Capacchione su Rolling Stone liquida il tutto con un “musica black sognata dai bianchi, immersa in suoni digitali. Non proprio una novità”. Molto duro anche Alberto Asquini su Ondarock (4,5/10) “sbadigli, moltissimi”, incentrando la sua stroncatura (“encefalogramma piatto”) sul fatto che si tratti di un lavoro stancamente e convenzionalmente pettinato e fighetto.
Curioso che ci siano almeno due recensioni che calcano la mano sulla matrice “radicalchic” del progetto, ma con giudizi tra loro opposti. Dan Martin di NME (4/5) parte dalla frase con cui Thom Yorke racconta l’input da cui è nato il disco “Eravamo a casa di Flea a Los Angeles, ci siamo fatti e abbiamo giocato a biliardo ascoltando Fela Kuti”, una cosa da vip radicalchic, dice Martin, ma giustificata da un disco eccezionalmente ben riuscito. Meno entusiasta è Alexis Petridis su The Guardian, riferendosi alla stessa frase, intesa come gente ricca e famosa che si sballa ascoltando musica etnica, nota come queste sono il genere di cose che hanno portato alla formazione dei Cockney Rejects come segno di protesta. Non manca di precisare come l’ispirazione al Miles Davis periodo fusion avrebbe fatto storcere il naso a Stink Turner leader della band. Sottolinea infine lo sdegno con un “come se il punk non fosse mai accaduto”.
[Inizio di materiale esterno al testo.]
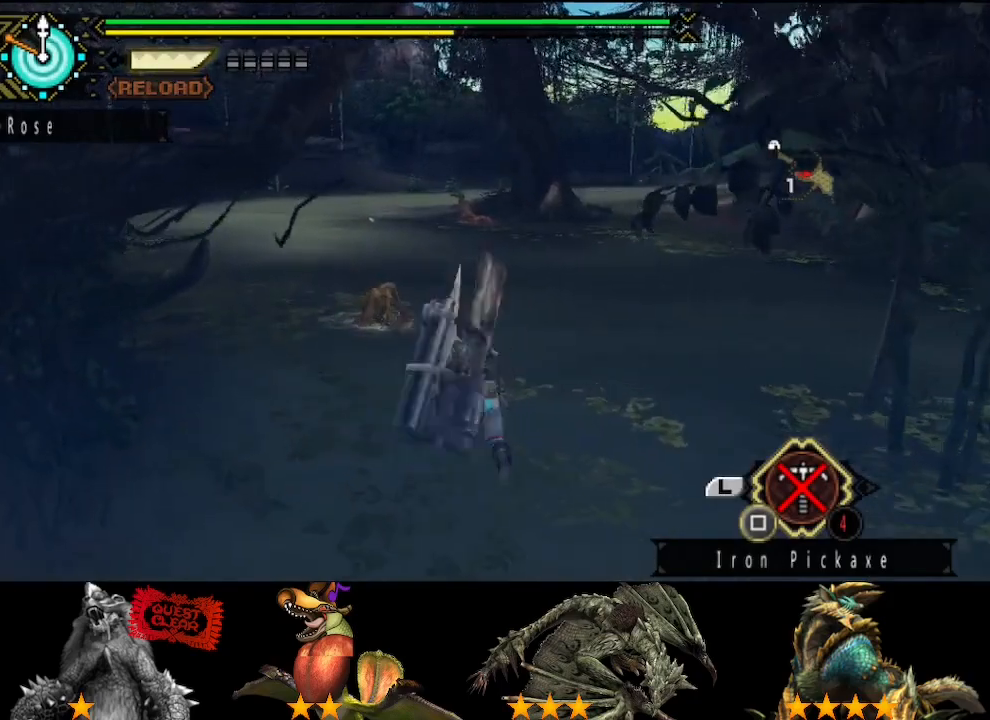
{"dt_ms": 500, "buttons": [], "left_stick": "up", "right_stick": "center", "events": []}
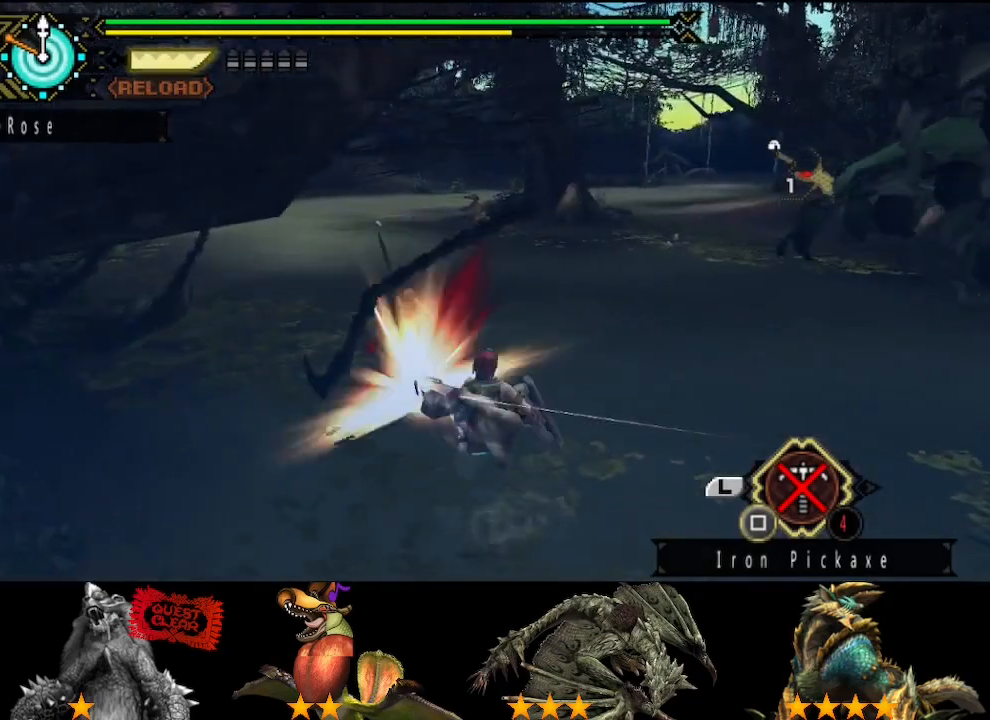
{"dt_ms": 500, "buttons": [], "left_stick": "up", "right_stick": "center", "events": []}
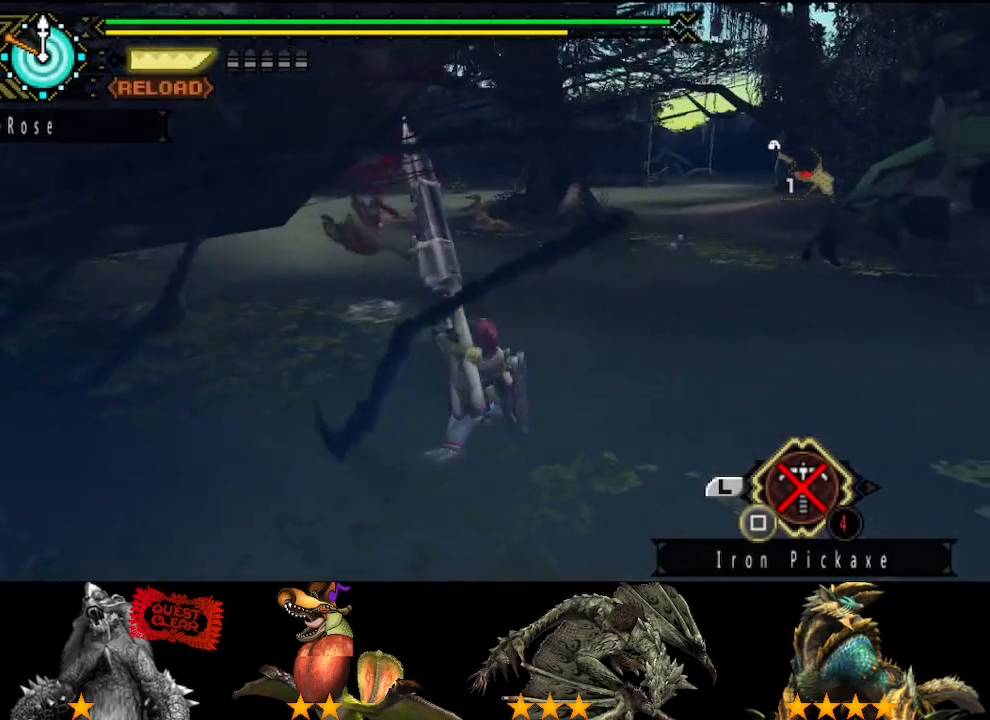
{"dt_ms": 500, "buttons": [], "left_stick": "up", "right_stick": "center", "events": []}
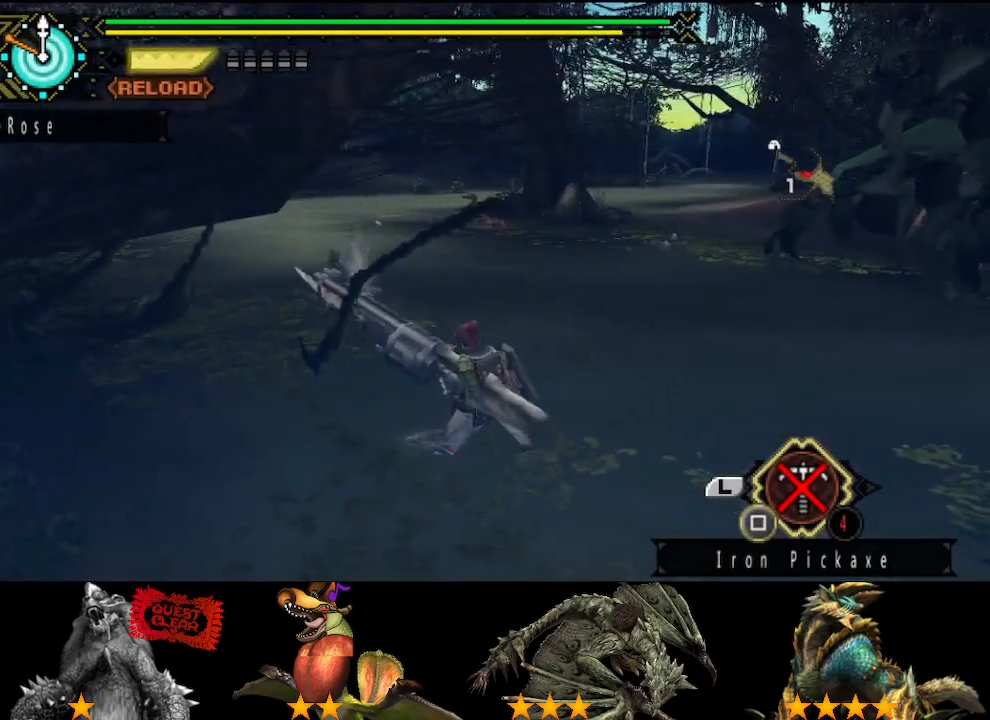
{"dt_ms": 1000, "buttons": [], "left_stick": "up", "right_stick": "center"}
Da qui al gioco dei riferimenti il passo è breve. Detto di Miles Davis e Fela Kuti, citati in quasi tutte le recensioni non mancano rimandi interessanti. Molto gettonati, sul lato electro, Burial (soprattutto riferito all’uso della vocalità) e Four Tet. Troviamo molto calzante Luca Valtorta su Venerdì di Repubblica che fa un parallelo tra Amok e Fear Of Music dei Talking Heads, paragonando il ruolo di Gondrich a quello di Brian Eno e soprattutto notando la somiglianza programmatica della prima traccia “Before Your Very Eyes..” con la celebre “I Zimbra”. E anche se John Vignola (Mucchio) ci sente “i Settanta tedeschi, i Joy Division e il Beck di Mutations”…
Il riferimento più assurdo…
la palma del “Riferimento più Assurdo” non sfugge a… Stefano Solventi su SentireAscoltare che evoca fantomatiche “reminescenze Bronski Beat”, ma per noi di Jimmy Sommerville neanche l’ombra.